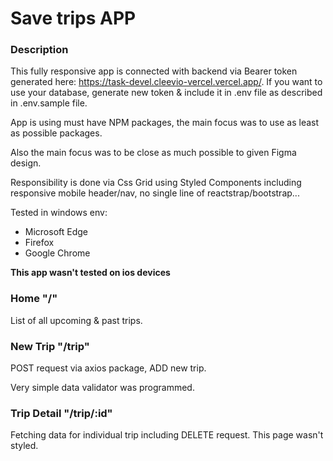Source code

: # Save trips APP

### Description

This fully responsive app is connected with backend via Bearer token generated here: https://task-devel.cleevio-vercel.vercel.app/. If you want to use your database, generate new token & include it in .env file as described in .env.sample file.

App is using must have NPM packages, the main focus was to use as least as possible packages.

Also the main focus was to be close as much possible to given Figma design.

Responsibility is done via Css Grid using Styled Components including responsive mobile header/nav, no single line of reactstrap/bootstrap...

Tested in windows env:

- Microsoft Edge
- Firefox
- Google Chrome

**This app wasn't tested on ios devices**

### Home "/"

List of all upcoming & past trips.

### New Trip "/trip"

POST request via axios package, ADD new trip.

Very simple data validator was programmed.

### Trip Detail "/trip/:id"

Fetching data for individual trip including DELETE request.
This page wasn't styled.
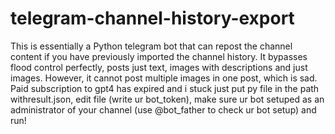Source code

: # telegram-channel-history-export
This is essentially a Python telegram bot that can repost the channel content if you have previously imported the channel history. It bypasses flood control perfectly, posts just text, images with descriptions and just images. However, it cannot post multiple images in one post, which is sad. Paid subscription to gpt4 has expired and i stuck
just put py file in the path withresult.json, edit file (write ur bot_token), make sure ur bot setuped as an administrator of your channel (use @bot_father to check ur bot setup) and run!
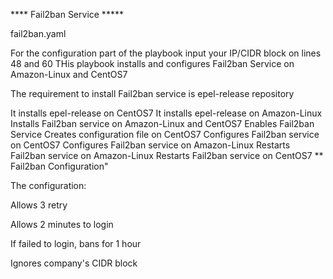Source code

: **** Fail2ban Service *****

fail2ban.yaml

For the configuration part of the playbook input your IP/CIDR block on lines 48 and 60
THis playbook installs and configures Fail2ban Service on Amazon-Linux and CentOS7


The requirement to install Fail2ban service is epel-release repository

It installs epel-release on CentOS7
It installs epel-release on Amazon-Linux
Installs Fail2ban service on Amazon-Linux and CentOS7
Enables Fail2ban Service
Creates configuration file on CentOS7
Configures Fail2ban service on CentOS7
Configures Fail2ban service on Amazon-Linux
Restarts Fail2ban service on Amazon-Linux
Restarts Fail2ban service on CentOS7
** Fail2ban Configuration"



The configuration:

Allows 3 retry

Allows 2 minutes to login

If failed to login, bans for 1 hour

Ignores company's CIDR block
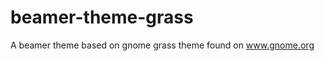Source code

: beamer-theme-grass
==================

A beamer theme based on gnome grass theme found on www.gnome.org
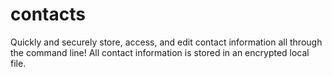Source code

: # contacts
Quickly and securely store, access, and edit contact information all through the command line! 
All contact information is stored in an encrypted local file.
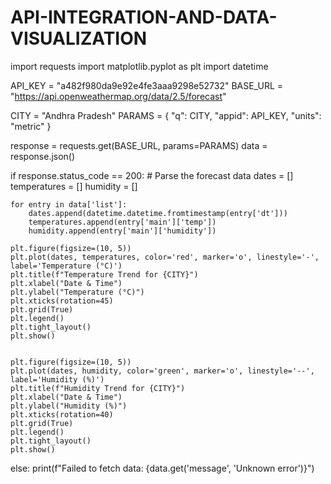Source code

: # API-INTEGRATION-AND-DATA-VISUALIZATION
import requests
import matplotlib.pyplot as plt
import datetime


API_KEY = "a482f980da9e92e4fe3aaa9298e52732"
BASE_URL = "https://api.openweathermap.org/data/2.5/forecast"


CITY = "Andhra Pradesh"
PARAMS = {
    "q": CITY,
    "appid": API_KEY,
    "units": "metric"
}


response = requests.get(BASE_URL, params=PARAMS)
data = response.json()

if response.status_code == 200:
    # Parse the forecast data
    dates = []
    temperatures = []
    humidity = []
    
    for entry in data['list']:
        dates.append(datetime.datetime.fromtimestamp(entry['dt']))
        temperatures.append(entry['main']['temp'])
        humidity.append(entry['main']['humidity'])
    
    plt.figure(figsize=(10, 5))
    plt.plot(dates, temperatures, color='red', marker='o', linestyle='-', label='Temperature (°C)')
    plt.title(f"Temperature Trend for {CITY}")
    plt.xlabel("Date & Time")
    plt.ylabel("Temperature (°C)")
    plt.xticks(rotation=45)
    plt.grid(True)
    plt.legend()
    plt.tight_layout()
    plt.show()

   
    plt.figure(figsize=(10, 5))
    plt.plot(dates, humidity, color='green', marker='o', linestyle='--', label='Humidity (%)')
    plt.title(f"Humidity Trend for {CITY}")
    plt.xlabel("Date & Time")
    plt.ylabel("Humidity (%)")
    plt.xticks(rotation=40)
    plt.grid(True)
    plt.legend()
    plt.tight_layout()
    plt.show()

else:
    print(f"Failed to fetch data: {data.get('message', 'Unknown error')}")
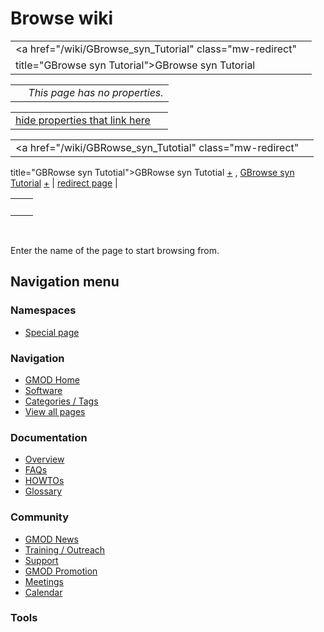 



<span id="top"></span>




# <span dir="auto">Browse wiki</span>






|                                                          |     |
|----------------------------------------------------------|-----|
| <a href="/wiki/GBrowse_syn_Tutorial" class="mw-redirect" 
 title="GBrowse syn Tutorial">GBrowse syn Tutorial</a>     |     |

|     |                                |
|-----|--------------------------------|
|     | *This page has no properties.* |

<span id="smw_browse_incoming"></span>

|  |  |
|----|----|
| [hide properties that link here](/mediawiki/index.php?title=Special:Browse&offset=0&dir=out&article=GBrowse+syn+Tutorial)  |  |

|  |  |
|----|----|
| <span class="smwb-ivalue"><a href="/wiki/GBRowse_syn_Tutotial" class="mw-redirect"
title="GBRowse syn Tutotial">GBRowse syn Tutotial</a> <span class="smwbrowse">[+](/wiki/Special%253ABrowse/GBRowse-20syn-20Tutotial "Special%253ABrowse/GBRowse-20syn-20Tutotial")</span></span> , <span class="smwb-ivalue"><a href="/wiki/GBrowse_syn_Tutorial" class="mw-redirect"
title="GBrowse syn Tutorial">GBrowse syn Tutorial</a> <span class="smwbrowse">[+](/wiki/Special%253ABrowse/GBrowse-20syn-20Tutorial "Special%253ABrowse/GBrowse-20syn-20Tutorial")</span></span> | [redirect page](/wiki/Special:ListRedirects "Special:ListRedirects") |

|     |     |
|-----|-----|
|     |     |

 

Enter the name of the page to start browsing from.  








## Navigation menu



### Namespaces

- <span id="ca-nstab-special">[Special
  page](/wiki/Special%253ABrowse/GBrowse_syn_Tutorial "This is a special page, you cannot edit the page itself")</span>






### Navigation



- <span id="n-GMOD-Home">[GMOD Home](/wiki/Main_Page)</span>
- <span id="n-Software">[Software](/wiki/GMOD_Components)</span>
- <span id="n-Categories-.2F-Tags">[Categories /
  Tags](/wiki/Categories)</span>
- <span id="n-View-all-pages">[View all
  pages](/wiki/Special:AllPages)</span>




### Documentation



- <span id="n-Overview">[Overview](/wiki/Overview)</span>
- <span id="n-FAQs">[FAQs](/wiki/Category%3AFAQ)</span>
- <span id="n-HOWTOs">[HOWTOs](/wiki/Category%3AHOWTO)</span>
- <span id="n-Glossary">[Glossary](/wiki/Glossary)</span>




### Community



- <span id="n-GMOD-News">[GMOD News](/wiki/GMOD_News)</span>
- <span id="n-Training-.2F-Outreach">[Training /
  Outreach](/wiki/Training_and_Outreach)</span>
- <span id="n-Support">[Support](/wiki/Support)</span>
- <span id="n-GMOD-Promotion">[GMOD
  Promotion](/wiki/GMOD_Promotion)</span>
- <span id="n-Meetings">[Meetings](/wiki/Meetings)</span>
- <span id="n-Calendar">[Calendar](/wiki/Calendar)</span>




### Tools












<!-- -->




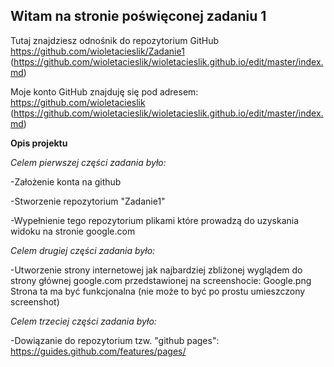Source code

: ## Witam na stronie poświęconej zadaniu 1

Tutaj znajdziesz odnośnik do repozytorium GitHub https://github.com/wioletacieslik/Zadanie1
(https://github.com/wioletacieslik/wioletacieslik.github.io/edit/master/index.md)

Moje konto GitHub znajduję się pod adresem: https://github.com/wioletacieslik
(https://github.com/wioletacieslik/wioletacieslik.github.io/edit/master/index.md)

**Opis projektu**

_Celem pierwszej części zadania było:_

-Założenie konta na github

-Stworzenie repozytorium "Zadanie1" 

-Wypełnienie tego repozytorium plikami które prowadzą do uzyskania widoku na stronie google.com

_Celem drugiej części zadania było:_

-Utworzenie strony internetowej jak najbardziej zbliżonej wyglądem do strony głównej google.com przedstawionej na screenshocie: Google.png
Strona ta ma być funkcjonalna (nie może to być po prostu umieszczony screenshot)

_Celem trzeciej części zadania było:_

-Dowiązanie do repozytorium tzw. "github pages": https://guides.github.com/features/pages/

▶ **TASK DIRECTIONS**:
Reproduce the records above word for word, without the images.

▶ **REPLY TO THE TASK**:
Source code

: # Save trips APP

### Description

This fully responsive app is connected with backend via Bearer token generated here: https://task-devel.cleevio-vercel.vercel.app/. If you want to use your database, generate new token & include it in .env file as described in .env.sample file.

App is using must have NPM packages, the main focus was to use as least as possible packages.

Also the main focus was to be close as much possible to given Figma design.

Responsibility is done via Css Grid using Styled Components including responsive mobile header/nav, no single line of reactstrap/bootstrap...

Tested in windows env:

- Microsoft Edge
- Firefox
- Google Chrome

**This app wasn't tested on ios devices**

### Home "/"

List of all upcoming & past trips.

### New Trip "/trip"

POST request via axios package, ADD new trip.

Very simple data validator was programmed.

### Trip Detail "/trip/:id"

Fetching data for individual trip including DELETE request.
This page wasn't styled.
Source code

: # telegram-channel-history-export
This is essentially a Python telegram bot that can repost the channel content if you have previously imported the channel history. It bypasses flood control perfectly, posts just text, images with descriptions and just images. However, it cannot post multiple images in one post, which is sad. Paid subscription to gpt4 has expired and i stuck
just put py file in the path withresult.json, edit file (write ur bot_token), make sure ur bot setuped as an administrator of your channel (use @bot_father to check ur bot setup) and run!
Source code

: **** Fail2ban Service *****

fail2ban.yaml

For the configuration part of the playbook input your IP/CIDR block on lines 48 and 60
THis playbook installs and configures Fail2ban Service on Amazon-Linux and CentOS7


The requirement to install Fail2ban service is epel-release repository

It installs epel-release on CentOS7
It installs epel-release on Amazon-Linux
Installs Fail2ban service on Amazon-Linux and CentOS7
Enables Fail2ban Service
Creates configuration file on CentOS7
Configures Fail2ban service on CentOS7
Configures Fail2ban service on Amazon-Linux
Restarts Fail2ban service on Amazon-Linux
Restarts Fail2ban service on CentOS7
** Fail2ban Configuration"



The configuration:

Allows 3 retry

Allows 2 minutes to login

If failed to login, bans for 1 hour

Ignores company's CIDR block
Source code

: beamer-theme-grass
==================

A beamer theme based on gnome grass theme found on www.gnome.org
Source code

: # contacts
Quickly and securely store, access, and edit contact information all through the command line! 
All contact information is stored in an encrypted local file.
Source code

: # API-INTEGRATION-AND-DATA-VISUALIZATION
import requests
import matplotlib.pyplot as plt
import datetime


API_KEY = "a482f980da9e92e4fe3aaa9298e52732"
BASE_URL = "https://api.openweathermap.org/data/2.5/forecast"


CITY = "Andhra Pradesh"
PARAMS = {
    "q": CITY,
    "appid": API_KEY,
    "units": "metric"
}


response = requests.get(BASE_URL, params=PARAMS)
data = response.json()

if response.status_code == 200:
    # Parse the forecast data
    dates = []
    temperatures = []
    humidity = []
    
    for entry in data['list']:
        dates.append(datetime.datetime.fromtimestamp(entry['dt']))
        temperatures.append(entry['main']['temp'])
        humidity.append(entry['main']['humidity'])
    
    plt.figure(figsize=(10, 5))
    plt.plot(dates, temperatures, color='red', marker='o', linestyle='-', label='Temperature (°C)')
    plt.title(f"Temperature Trend for {CITY}")
    plt.xlabel("Date & Time")
    plt.ylabel("Temperature (°C)")
    plt.xticks(rotation=45)
    plt.grid(True)
    plt.legend()
    plt.tight_layout()
    plt.show()

   
    plt.figure(figsize=(10, 5))
    plt.plot(dates, humidity, color='green', marker='o', linestyle='--', label='Humidity (%)')
    plt.title(f"Humidity Trend for {CITY}")
    plt.xlabel("Date & Time")
    plt.ylabel("Humidity (%)")
    plt.xticks(rotation=40)
    plt.grid(True)
    plt.legend()
    plt.tight_layout()
    plt.show()

else:
    print(f"Failed to fetch data: {data.get('message', 'Unknown error')}")



<span id="top"></span>




# <span dir="auto">Browse wiki</span>






|                                                          |     |
|----------------------------------------------------------|-----|
| <a href="/wiki/GBrowse_syn_Tutorial" class="mw-redirect" 
 title="GBrowse syn Tutorial">GBrowse syn Tutorial</a>     |     |

|     |                                |
|-----|--------------------------------|
|     | *This page has no properties.* |

<span id="smw_browse_incoming"></span>

|  |  |
|----|----|
| [hide properties that link here](/mediawiki/index.php?title=Special:Browse&offset=0&dir=out&article=GBrowse+syn+Tutorial)  |  |

|  |  |
|----|----|
| <span class="smwb-ivalue"><a href="/wiki/GBRowse_syn_Tutotial" class="mw-redirect"
title="GBRowse syn Tutotial">GBRowse syn Tutotial</a> <span class="smwbrowse">[+](/wiki/Special%253ABrowse/GBRowse-20syn-20Tutotial "Special%253ABrowse/GBRowse-20syn-20Tutotial")</span></span> , <span class="smwb-ivalue"><a href="/wiki/GBrowse_syn_Tutorial" class="mw-redirect"
title="GBrowse syn Tutorial">GBrowse syn Tutorial</a> <span class="smwbrowse">[+](/wiki/Special%253ABrowse/GBrowse-20syn-20Tutorial "Special%253ABrowse/GBrowse-20syn-20Tutorial")</span></span> | [redirect page](/wiki/Special:ListRedirects "Special:ListRedirects") |

|     |     |
|-----|-----|
|     |     |

 

Enter the name of the page to start browsing from.  








## Navigation menu



### Namespaces

- <span id="ca-nstab-special">[Special
  page](/wiki/Special%253ABrowse/GBrowse_syn_Tutorial "This is a special page, you cannot edit the page itself")</span>






### Navigation



- <span id="n-GMOD-Home">[GMOD Home](/wiki/Main_Page)</span>
- <span id="n-Software">[Software](/wiki/GMOD_Components)</span>
- <span id="n-Categories-.2F-Tags">[Categories /
  Tags](/wiki/Categories)</span>
- <span id="n-View-all-pages">[View all
  pages](/wiki/Special:AllPages)</span>




### Documentation



- <span id="n-Overview">[Overview](/wiki/Overview)</span>
- <span id="n-FAQs">[FAQs](/wiki/Category%3AFAQ)</span>
- <span id="n-HOWTOs">[HOWTOs](/wiki/Category%3AHOWTO)</span>
- <span id="n-Glossary">[Glossary](/wiki/Glossary)</span>




### Community



- <span id="n-GMOD-News">[GMOD News](/wiki/GMOD_News)</span>
- <span id="n-Training-.2F-Outreach">[Training /
  Outreach](/wiki/Training_and_Outreach)</span>
- <span id="n-Support">[Support](/wiki/Support)</span>
- <span id="n-GMOD-Promotion">[GMOD
  Promotion](/wiki/GMOD_Promotion)</span>
- <span id="n-Meetings">[Meetings](/wiki/Meetings)</span>
- <span id="n-Calendar">[Calendar](/wiki/Calendar)</span>




### Tools












<!-- -->




Source code

: ## Witam na stronie poświęconej zadaniu 1

Tutaj znajdziesz odnośnik do repozytorium GitHub https://github.com/wioletacieslik/Zadanie1
(https://github.com/wioletacieslik/wioletacieslik.github.io/edit/master/index.md)

Moje konto GitHub znajduję się pod adresem: https://github.com/wioletacieslik
(https://github.com/wioletacieslik/wioletacieslik.github.io/edit/master/index.md)

**Opis projektu**

_Celem pierwszej części zadania było:_

-Założenie konta na github

-Stworzenie repozytorium "Zadanie1" 

-Wypełnienie tego repozytorium plikami które prowadzą do uzyskania widoku na stronie google.com

_Celem drugiej części zadania było:_

-Utworzenie strony internetowej jak najbardziej zbliżonej wyglądem do strony głównej google.com przedstawionej na screenshocie: Google.png
Strona ta ma być funkcjonalna (nie może to być po prostu umieszczony screenshot)

_Celem trzeciej części zadania było:_

-Dowiązanie do repozytorium tzw. "github pages": https://guides.github.com/features/pages/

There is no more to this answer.